以下、終了後にいただいた感想の一部を紹介します。
「数学は、一つの答えを導き出す物だと思っていましたが、それだけではなくスポーツやゲームなどにも、深くかかわっている事におどろきました。」
「針金ゲームの確率と円周率の関係がびっくりしました!」
「机の上のお勉強と思っていた数学でしたが、世の中にたくさんあふれていることを知ることができました」
「ふだんは遠い存在だった数学・算数が少し身近に感じました」
「憂うつだった算数の時間が、(今後は)楽しくすごせそうです。」
「難しいことをしらなくても地道にこれはどうかな?あれは?と考えていくといろいろなことがわかるのがおもしろかったです」
「計算でわりきれないことはいっぱいあるでしょと思っていましたが、意外と数学の世界もわりきれないものなんだなと人の体温を感じました」
「座談会の拡大版をぜひ…!! とっても面白かったです。」
「シリーズ化して下さい!!大人女子のみもぜひ!!」
数理女子ワークショップは毎回、たくさんの社会人や大学院生、大学生にスタッフとして協力いただいています。スタッフからの感想も一部ご紹介します。
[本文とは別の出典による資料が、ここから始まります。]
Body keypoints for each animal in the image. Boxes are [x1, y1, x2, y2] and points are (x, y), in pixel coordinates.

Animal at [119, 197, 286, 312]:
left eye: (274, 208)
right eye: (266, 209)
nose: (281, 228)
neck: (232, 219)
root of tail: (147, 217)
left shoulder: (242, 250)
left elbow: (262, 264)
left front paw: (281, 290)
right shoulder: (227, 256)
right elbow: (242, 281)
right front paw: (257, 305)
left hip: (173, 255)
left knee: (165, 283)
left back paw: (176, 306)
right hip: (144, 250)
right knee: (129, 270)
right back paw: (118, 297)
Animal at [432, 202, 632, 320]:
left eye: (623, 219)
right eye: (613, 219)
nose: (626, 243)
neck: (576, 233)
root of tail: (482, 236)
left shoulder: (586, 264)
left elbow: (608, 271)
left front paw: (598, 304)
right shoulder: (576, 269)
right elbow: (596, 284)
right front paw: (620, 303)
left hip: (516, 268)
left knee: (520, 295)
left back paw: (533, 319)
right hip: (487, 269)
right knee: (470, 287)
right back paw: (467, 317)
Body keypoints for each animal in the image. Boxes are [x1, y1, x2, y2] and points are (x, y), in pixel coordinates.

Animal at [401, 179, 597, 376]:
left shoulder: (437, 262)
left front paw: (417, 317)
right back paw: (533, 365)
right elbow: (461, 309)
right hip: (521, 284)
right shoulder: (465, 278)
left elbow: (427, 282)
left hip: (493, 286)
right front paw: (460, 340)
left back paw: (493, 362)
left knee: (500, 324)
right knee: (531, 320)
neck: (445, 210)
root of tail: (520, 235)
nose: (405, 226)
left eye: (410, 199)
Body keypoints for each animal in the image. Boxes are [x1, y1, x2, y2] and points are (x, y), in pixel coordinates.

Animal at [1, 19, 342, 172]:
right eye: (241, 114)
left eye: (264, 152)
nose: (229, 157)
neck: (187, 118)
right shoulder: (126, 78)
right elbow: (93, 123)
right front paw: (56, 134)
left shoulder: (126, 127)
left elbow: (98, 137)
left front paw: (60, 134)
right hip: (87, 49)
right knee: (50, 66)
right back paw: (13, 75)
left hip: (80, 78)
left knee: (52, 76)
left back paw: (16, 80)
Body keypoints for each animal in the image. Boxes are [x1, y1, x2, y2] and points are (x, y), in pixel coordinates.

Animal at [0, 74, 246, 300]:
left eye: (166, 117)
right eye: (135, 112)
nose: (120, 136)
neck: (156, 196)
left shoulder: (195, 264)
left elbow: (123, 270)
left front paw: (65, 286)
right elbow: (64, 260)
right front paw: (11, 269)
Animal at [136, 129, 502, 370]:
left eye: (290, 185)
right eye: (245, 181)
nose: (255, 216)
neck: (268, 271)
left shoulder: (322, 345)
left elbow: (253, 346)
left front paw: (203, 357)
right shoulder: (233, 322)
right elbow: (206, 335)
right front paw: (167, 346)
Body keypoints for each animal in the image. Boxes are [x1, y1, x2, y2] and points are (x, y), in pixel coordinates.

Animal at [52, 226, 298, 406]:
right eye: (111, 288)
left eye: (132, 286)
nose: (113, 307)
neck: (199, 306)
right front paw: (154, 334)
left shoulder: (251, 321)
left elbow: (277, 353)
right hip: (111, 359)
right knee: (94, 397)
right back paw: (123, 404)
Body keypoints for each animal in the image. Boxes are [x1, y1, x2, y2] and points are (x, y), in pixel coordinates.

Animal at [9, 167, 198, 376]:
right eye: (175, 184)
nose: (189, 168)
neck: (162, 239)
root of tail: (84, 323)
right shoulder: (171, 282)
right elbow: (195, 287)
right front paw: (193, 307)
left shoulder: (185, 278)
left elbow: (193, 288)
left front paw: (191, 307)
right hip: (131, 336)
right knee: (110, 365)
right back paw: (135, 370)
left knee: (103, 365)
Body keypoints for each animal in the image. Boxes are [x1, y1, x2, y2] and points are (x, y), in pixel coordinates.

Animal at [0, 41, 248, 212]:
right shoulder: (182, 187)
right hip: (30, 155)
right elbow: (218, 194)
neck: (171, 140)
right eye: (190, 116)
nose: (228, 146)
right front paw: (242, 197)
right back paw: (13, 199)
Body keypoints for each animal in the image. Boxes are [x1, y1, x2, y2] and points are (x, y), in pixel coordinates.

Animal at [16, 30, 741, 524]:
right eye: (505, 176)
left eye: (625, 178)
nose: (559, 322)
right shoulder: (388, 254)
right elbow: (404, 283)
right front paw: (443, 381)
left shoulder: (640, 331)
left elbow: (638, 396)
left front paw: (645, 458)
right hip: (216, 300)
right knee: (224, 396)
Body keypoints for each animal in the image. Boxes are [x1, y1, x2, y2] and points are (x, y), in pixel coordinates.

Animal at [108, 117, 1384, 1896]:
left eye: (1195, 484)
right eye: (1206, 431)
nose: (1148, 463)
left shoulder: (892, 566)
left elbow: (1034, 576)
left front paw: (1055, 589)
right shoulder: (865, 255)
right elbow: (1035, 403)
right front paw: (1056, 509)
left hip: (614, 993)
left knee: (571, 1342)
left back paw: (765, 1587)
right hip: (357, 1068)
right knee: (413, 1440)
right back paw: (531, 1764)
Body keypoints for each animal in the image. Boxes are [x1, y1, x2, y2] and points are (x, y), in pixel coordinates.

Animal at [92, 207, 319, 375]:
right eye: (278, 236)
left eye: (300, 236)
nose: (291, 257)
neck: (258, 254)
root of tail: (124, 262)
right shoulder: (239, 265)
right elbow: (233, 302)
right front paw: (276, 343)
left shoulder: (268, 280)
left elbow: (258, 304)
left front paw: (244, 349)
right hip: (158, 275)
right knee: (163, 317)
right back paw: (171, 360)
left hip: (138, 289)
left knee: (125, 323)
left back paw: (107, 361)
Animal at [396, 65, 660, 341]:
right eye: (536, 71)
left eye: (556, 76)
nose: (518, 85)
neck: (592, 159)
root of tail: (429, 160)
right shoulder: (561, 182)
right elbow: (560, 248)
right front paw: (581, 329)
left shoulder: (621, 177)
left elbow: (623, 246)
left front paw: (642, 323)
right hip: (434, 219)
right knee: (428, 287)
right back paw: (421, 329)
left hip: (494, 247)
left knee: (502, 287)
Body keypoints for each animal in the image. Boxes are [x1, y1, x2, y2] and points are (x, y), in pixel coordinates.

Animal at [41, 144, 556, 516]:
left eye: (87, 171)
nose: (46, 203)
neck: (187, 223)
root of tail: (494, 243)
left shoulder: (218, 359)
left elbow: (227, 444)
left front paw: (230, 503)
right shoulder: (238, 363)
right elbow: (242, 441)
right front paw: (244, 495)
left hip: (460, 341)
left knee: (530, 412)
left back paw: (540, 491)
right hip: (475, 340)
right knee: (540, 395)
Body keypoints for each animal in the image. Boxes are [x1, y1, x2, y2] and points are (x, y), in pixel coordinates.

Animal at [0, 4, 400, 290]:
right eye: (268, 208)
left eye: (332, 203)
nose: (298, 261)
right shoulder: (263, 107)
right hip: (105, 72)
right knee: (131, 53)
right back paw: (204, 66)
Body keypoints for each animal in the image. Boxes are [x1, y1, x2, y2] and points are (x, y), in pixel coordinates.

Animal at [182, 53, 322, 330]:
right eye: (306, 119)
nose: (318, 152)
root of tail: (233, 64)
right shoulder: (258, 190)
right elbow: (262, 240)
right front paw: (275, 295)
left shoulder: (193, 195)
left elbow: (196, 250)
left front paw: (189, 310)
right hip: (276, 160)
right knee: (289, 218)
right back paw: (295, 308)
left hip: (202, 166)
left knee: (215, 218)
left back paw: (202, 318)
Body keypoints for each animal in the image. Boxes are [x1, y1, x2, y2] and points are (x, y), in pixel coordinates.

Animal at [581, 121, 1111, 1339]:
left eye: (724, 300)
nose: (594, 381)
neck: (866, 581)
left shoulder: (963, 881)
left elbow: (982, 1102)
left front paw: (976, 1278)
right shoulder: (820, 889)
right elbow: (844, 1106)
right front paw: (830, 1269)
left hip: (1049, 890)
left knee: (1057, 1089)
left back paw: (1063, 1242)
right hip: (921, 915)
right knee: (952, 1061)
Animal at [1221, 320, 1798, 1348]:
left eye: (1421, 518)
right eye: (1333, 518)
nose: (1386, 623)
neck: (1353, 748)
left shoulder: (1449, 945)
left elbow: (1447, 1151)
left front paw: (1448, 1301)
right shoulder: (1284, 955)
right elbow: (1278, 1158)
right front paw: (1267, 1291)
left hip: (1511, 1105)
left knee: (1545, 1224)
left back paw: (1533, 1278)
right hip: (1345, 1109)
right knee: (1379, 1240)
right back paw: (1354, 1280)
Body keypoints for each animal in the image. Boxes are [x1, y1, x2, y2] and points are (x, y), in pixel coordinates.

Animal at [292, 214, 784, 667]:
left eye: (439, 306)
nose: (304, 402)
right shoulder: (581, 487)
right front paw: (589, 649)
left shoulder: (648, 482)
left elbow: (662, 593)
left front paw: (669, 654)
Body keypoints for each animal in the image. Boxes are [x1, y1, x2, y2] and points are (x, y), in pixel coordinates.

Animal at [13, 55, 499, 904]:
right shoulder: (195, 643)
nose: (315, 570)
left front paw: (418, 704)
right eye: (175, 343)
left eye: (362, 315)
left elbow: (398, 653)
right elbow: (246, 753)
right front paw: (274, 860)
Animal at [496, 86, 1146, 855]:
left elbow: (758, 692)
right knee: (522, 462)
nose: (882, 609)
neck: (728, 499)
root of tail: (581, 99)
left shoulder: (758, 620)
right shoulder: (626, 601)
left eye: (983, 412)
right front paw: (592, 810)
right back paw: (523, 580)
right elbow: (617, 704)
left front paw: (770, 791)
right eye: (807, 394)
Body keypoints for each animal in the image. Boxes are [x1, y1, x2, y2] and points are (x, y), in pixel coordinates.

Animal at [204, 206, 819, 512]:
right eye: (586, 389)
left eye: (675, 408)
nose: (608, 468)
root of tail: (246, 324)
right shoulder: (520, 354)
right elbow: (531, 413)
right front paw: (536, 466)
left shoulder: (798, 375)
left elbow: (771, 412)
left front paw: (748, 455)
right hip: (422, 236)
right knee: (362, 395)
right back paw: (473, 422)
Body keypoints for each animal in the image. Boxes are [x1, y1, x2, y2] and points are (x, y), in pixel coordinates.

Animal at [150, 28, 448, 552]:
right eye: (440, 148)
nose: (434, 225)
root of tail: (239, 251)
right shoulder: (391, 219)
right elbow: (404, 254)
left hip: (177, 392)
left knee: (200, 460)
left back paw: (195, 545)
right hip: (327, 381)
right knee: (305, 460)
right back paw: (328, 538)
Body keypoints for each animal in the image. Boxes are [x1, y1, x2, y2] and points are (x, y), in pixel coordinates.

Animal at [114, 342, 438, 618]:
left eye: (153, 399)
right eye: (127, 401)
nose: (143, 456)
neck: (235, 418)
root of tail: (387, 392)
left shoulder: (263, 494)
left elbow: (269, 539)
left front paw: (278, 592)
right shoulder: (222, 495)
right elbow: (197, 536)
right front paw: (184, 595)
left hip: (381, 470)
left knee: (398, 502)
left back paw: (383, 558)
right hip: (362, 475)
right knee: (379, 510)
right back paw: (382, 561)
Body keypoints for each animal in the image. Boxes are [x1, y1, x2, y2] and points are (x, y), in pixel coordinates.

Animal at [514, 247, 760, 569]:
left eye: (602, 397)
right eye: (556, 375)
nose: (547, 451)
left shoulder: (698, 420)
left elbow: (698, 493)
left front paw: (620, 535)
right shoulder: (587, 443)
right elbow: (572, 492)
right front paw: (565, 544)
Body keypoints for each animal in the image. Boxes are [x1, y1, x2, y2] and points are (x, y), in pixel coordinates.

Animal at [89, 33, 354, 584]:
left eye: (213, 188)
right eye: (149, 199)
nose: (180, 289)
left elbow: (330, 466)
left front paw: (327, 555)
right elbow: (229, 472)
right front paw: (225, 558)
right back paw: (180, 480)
「参加者の方々の自由な発想にふれられて,こちらとしても面白かった。
参加者の方々もみな楽しそうにゲームの作成,紹介,体験をしていたのが印象的だった」
「スタッフ同士でも出会いや発見があってとても有意義な一日でした。」
「全体として楽しんでいただけたのが何よりだった.お母さんに主体的に作業してもらうという形態は今後も続けた方がいいと思う。」
「親子が別々の部屋で同じ内容を考えるということは、とても面白いと思う!今後も楽しみです。」
「間違いを気にせず自由に考えられる雰囲気があり、参加者の方々に楽しんでもらえていたと思う。」
「やはり、お子さん、お母さんの笑顔にはやる気をもらいます!」
自由で創造的で楽しい算数・数学の世界を少しでも体感いただけたならば、スタッフ一同とても幸せです。
Webサイト「数理女子」では、今後も、さまざまな角度から算数・数学の魅力をお伝えすると同時に、魅力をより直接的に体感いただけるようにワークショップなども開催していきたいと思います。今後ともどうぞ何卒よろしくお願いいたします。
数理女子ワークショップ講師・スタッフ一同
※2018年8月掲載。情報は記事執筆時に基づき、現在では異なる場合があります。